The Iron Law of Evaluation (Rossi, 1987) is that the expected value of any net impact assessment of any large scale social program is zero.
- The Iron Law of Evaluation:
The expected value of any net impact assessment of any large scale social program is zero.The Iron Law arises from the experience that few impact assessments of large scale2 social programs have found that the programs in question had any net impact. The law also means that, based on the evaluation efforts of the last twenty years, the best a priori estimate of the net impact assessment of any program is zero, i.e., that the program will have no effect.
- The Stainless Steel Law of Evaluation:
The better designed the impact assessment of a social program, the more likely is the resulting estimate of net impact to be zero.
This law means that the more technically rigorous the net impact assessment, the more likely are its results to be zero – or not effect. Specifically, this law implies that estimating net impacts through randomized controlled experiments, the avowedly best approach to estimating net impacts, is more likely to show zero effects than other less rigorous approaches. [pg5]
- The Brass Law of Evaluation:
The more social programs are designed to change individuals, the more likely the net impact of the program will be zero.
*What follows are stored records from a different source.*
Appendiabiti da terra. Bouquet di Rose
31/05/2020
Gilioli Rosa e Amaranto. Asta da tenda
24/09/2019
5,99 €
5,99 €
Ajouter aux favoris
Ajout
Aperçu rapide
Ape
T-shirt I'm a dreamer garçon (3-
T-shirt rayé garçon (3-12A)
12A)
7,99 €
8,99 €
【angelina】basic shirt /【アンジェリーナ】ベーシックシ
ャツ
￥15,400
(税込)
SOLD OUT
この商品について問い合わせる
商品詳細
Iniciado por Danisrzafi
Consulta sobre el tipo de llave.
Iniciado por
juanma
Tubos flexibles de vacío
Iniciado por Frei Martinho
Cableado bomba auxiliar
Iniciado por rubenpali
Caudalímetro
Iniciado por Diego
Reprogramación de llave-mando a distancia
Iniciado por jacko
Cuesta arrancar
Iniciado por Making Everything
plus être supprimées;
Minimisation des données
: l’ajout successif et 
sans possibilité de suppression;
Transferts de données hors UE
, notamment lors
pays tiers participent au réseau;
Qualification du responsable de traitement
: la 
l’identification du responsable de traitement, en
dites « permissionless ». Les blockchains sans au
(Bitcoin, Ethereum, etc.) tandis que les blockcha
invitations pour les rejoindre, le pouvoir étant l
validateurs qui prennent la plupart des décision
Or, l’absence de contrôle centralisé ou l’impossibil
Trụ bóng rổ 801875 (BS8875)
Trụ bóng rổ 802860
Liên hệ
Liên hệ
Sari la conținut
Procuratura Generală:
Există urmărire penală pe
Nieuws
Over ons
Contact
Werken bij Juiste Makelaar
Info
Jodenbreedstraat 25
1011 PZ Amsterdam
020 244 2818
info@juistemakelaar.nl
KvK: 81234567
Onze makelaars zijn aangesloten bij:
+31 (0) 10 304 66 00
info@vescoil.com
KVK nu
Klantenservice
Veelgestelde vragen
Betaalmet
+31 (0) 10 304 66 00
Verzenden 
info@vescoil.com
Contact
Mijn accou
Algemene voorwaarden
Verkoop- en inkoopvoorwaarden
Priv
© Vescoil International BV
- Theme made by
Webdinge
This law means that social programs designed to rehabilitate individuals by changing them in some way or another are more likely to fail. The Brass Law may appear to be redundant since all programs, including those designed to deal with individuals, are covered by the Iron Law. This redundancy is intended to emphasize the especially difficult task in designing and implementing effective programs that are designed to rehabilitate individuals.
- The Zinc Law of Evaluation:
Only those programs that are likely to fail are evaluated.
Of course, if the expected value is zero, that could just mean that there are as many negatives as positives. This is more likely to occur, of course, in preregistered randomized trials, where the researchers have fewer degrees of freedom to tiptoe through the tulips in the garden of forking paths. (This is a version of the “stainless steel law” of policy evaluation, above.) It also is more likely to happen when researchers’ incentives are to appear (or to be) unbiased, rather than to support a particular intervention. Carol Dweck is never, ever going to discover that growth mindset is actively harmful, no matter what trial she runs or what outcome she examines, and even though her interventions are almost comical examples of the “Brass Law” above of interventions trying to change individuals’ behaviors and thoughts. But it does happen.
For example, the federal government’s largest-scale randomized trial of labor programs for assisting low-income people in the 2000s, the Employment, Retention, and Advancement program, found statistically significant positive effects for three programs, statistically significant negative effects for two programs, and null effects for another seven. The evaluation of Building Strong Families, the Bush Administration’s >800 million dollar initiative to encourage marriage among low-income parents, found null effects in six programs, positive effects in one in Oklahoma, and strong negative effects in another in Baltimore, as well as statistically significant negative impacts on two outcomes when the eight programs were aggregated together.
Why does this happen? The simple answer is that in a largely-rich, largely-free country, with many existing (if confusing) private and public supports for low-income people, it’s just as easy to screw things up than to make things better, no matter how much you spend.